For decades, the military made sure soldiers had access to the treat—including spending $1 million on a floating ice-cream factory.

In 1944, a Warner Bros. cartoon euphemized World War II through Bugs Bunny and ice cream. Marooned in the Pacific under Japanese attack, Bugs commandeers an ice-cream truck and begins handing out “Good Rumor” bars, which turn out to be chocolate-covered grenades. The bars explode, and Bugs drives off. “Business is booming,” he cracks.

There’s a lot wrong with this infamous cartoon. The dialogue includes racial epithets and the animated Japanese soldiers are depicted as yellow-faced. One thing it does get right, though, is the notion of ice cream “booming” as America’s secret weapon during the war.

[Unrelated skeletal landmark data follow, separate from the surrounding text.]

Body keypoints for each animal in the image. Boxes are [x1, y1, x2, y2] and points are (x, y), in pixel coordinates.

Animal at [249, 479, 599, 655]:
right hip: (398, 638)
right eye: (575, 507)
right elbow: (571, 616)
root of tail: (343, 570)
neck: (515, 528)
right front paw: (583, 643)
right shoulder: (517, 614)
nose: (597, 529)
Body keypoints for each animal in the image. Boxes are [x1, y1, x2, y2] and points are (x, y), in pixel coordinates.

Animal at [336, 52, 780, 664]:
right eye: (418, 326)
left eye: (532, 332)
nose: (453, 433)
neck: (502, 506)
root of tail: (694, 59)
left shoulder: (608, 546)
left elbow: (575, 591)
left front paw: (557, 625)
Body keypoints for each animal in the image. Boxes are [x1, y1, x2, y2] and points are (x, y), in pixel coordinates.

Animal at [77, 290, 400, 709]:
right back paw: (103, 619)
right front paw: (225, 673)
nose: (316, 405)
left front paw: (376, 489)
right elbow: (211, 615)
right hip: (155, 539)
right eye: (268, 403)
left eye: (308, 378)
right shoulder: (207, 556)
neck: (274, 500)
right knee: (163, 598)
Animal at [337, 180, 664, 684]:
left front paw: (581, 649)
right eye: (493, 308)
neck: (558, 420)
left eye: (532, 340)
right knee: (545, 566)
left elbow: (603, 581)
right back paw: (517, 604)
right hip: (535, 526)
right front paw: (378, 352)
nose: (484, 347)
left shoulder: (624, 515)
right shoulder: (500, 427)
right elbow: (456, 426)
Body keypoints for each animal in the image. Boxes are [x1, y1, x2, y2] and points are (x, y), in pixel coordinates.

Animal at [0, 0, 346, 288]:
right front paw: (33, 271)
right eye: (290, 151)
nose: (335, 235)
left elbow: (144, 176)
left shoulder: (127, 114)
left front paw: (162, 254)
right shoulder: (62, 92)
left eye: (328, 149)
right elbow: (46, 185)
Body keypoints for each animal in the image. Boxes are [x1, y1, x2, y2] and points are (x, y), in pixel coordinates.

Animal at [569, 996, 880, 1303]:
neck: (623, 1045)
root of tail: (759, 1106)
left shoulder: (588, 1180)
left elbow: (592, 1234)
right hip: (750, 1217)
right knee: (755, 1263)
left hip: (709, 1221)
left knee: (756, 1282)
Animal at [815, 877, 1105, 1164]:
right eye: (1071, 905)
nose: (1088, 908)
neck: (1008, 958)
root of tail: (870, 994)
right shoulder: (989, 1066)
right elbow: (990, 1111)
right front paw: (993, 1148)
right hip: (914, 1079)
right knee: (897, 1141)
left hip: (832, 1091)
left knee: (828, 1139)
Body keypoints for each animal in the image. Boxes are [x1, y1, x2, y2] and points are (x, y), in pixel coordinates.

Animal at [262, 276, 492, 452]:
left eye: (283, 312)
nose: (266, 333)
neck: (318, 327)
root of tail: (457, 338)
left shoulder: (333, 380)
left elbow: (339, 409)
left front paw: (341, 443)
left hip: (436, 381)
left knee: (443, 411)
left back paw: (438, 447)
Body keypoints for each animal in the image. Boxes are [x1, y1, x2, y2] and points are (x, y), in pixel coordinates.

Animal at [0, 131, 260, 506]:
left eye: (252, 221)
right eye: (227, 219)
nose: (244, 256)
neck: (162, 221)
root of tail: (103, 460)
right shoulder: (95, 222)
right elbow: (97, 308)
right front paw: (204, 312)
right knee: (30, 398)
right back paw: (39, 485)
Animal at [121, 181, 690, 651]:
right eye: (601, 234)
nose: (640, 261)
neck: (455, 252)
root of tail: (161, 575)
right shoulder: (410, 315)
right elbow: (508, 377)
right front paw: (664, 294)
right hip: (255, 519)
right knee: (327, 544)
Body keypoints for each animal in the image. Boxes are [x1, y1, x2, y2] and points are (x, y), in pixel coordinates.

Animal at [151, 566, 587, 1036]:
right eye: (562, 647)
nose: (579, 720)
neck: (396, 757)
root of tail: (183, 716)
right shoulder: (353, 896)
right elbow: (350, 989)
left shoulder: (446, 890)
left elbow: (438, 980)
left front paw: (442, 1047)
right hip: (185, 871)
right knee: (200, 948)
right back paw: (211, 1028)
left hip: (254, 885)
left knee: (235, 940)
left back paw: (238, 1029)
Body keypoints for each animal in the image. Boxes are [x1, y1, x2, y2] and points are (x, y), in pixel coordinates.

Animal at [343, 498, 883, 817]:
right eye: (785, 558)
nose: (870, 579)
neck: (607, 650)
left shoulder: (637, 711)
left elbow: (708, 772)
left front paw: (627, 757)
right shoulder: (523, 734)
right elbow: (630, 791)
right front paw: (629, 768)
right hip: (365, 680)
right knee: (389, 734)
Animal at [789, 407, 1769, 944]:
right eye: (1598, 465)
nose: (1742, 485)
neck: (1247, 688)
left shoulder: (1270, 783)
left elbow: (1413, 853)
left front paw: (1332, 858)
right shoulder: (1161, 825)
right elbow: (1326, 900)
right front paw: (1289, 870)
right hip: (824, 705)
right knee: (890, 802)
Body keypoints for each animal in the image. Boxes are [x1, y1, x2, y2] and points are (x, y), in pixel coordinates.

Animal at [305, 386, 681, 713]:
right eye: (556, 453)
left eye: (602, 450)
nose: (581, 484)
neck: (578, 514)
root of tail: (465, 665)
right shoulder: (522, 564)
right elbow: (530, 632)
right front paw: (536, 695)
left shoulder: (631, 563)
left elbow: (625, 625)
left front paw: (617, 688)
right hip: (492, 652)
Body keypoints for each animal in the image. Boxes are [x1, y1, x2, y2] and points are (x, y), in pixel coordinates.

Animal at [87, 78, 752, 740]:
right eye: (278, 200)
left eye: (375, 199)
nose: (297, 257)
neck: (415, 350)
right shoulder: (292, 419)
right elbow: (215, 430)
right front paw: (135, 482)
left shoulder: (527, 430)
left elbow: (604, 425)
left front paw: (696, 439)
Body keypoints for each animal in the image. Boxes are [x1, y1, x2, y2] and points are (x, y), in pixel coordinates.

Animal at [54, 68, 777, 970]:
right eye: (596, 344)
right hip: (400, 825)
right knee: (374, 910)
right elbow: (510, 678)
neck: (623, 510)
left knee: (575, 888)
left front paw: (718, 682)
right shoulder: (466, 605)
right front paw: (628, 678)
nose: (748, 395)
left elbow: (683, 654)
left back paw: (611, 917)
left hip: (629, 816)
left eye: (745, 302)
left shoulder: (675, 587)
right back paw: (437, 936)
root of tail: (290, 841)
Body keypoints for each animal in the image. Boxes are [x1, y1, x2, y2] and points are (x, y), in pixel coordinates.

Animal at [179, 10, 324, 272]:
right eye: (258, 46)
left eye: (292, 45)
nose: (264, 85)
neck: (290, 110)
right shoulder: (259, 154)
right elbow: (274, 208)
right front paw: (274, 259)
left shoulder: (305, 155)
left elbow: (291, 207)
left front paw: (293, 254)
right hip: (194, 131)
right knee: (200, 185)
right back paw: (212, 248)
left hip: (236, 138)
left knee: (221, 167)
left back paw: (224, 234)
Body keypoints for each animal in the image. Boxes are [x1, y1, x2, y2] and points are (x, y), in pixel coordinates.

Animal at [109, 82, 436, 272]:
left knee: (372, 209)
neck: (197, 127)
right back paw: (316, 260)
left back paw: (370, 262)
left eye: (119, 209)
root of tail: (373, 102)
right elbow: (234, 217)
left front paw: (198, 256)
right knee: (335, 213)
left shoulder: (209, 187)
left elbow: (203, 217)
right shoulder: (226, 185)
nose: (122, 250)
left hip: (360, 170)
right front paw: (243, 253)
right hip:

Ice cream in fact played a significant role in the nation’s wartime efforts—and would be used for support in the military-industrial complex for decades.

Before World War II, the military’s food concerns were largely relegated to ensuring that soldiers consumed enough calories to march (and that civilians and refugees consumed enough to endure). During the First World War, this was the job of Herbert Hoover, the first administrator and wartime consigliere of the U.S. Food Administration. He succeeded on the platform that “food will win the war,” persuading American households to “Hooverize” meals by sacrificing wheat, sugar, meat, and fat (the origin of Meatless Mondays and Wheatless Wednesdays). The result was a rapid tripling of food exports, yielding more than 18 million tons of food staples for the war effort in America’s first full year of war alone.